__PROMPT__:
Find all lines below containing the string "with" and return them.

*** RAW DATA ***

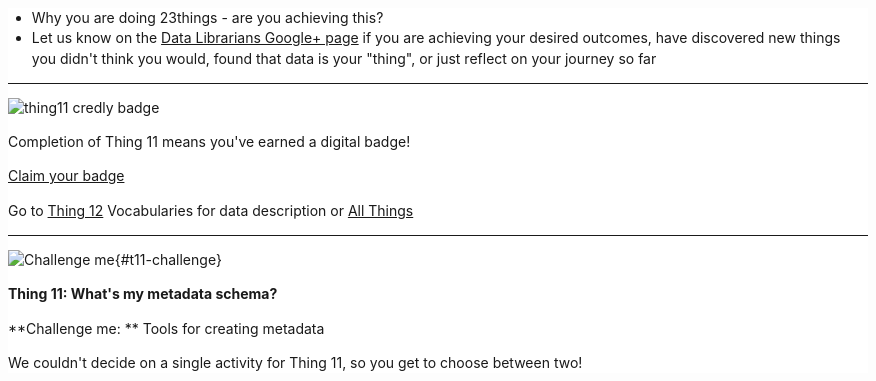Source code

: -   Why you are doing 23things - are you achieving this?
-   Let us know on the [Data Librarians Google+
    page](https://plus.google.com/u/0/communities/105455769899183786145 "Data Librarians Google+ page")
    if you are achieving your desired outcomes, have discovered new
    things you didn't think you would, found that data is your "thing",
    or just reflect on your journey so far

</div>

</div>

<div id="new_content_container_492789">

<div id="content_container_433280">

------------------------------------------------------------------------

<div class="imgCaption imgFloatLeft" style="width:235px;">

![thing11 credly
badge](https://www.ands.org.au/__data/assets/image/0019/523540/Badge-thing11.png)

</div>

Completion of Thing 11 means you've earned a digital badge!

[Claim your badge](https://credly.com/claim/66851/A9A-A179-790)

Go to [Thing
12](https://www.ands.org.au/working-with-data/skills/23-research-data-things/all23/thing-12 "Thing 12")
Vocabularies for data description or [All
Things](https://www.ands.org.au/working-with-data/skills/23-research-data-things/all23 "All Things")

------------------------------------------------------------------------

</div>

</div>

<div id="new_content_container_408216">

![Challenge
me](https://www.ands.org.au/__data/assets/image/0016/408112/23things_challengeme_xs.png){#t11-challenge}

**Thing 11: What's my metadata schema?**

**Challenge me: ** Tools for creating metadata

</div>

<div id="new_content_container_492793">

<div id="content_container_433276">

We couldn't decide on a single activity for Thing 11, so you get to
choose between two!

*** End of RAW DATA ***

__ANSWER TO THE PROBLEM__:
12](https://www.ands.org.au/working-with-data/skills/23-research-data-things/all23/thing-12 "Thing 12")
Things](https://www.ands.org.au/working-with-data/skills/23-research-data-things/all23 "All Things")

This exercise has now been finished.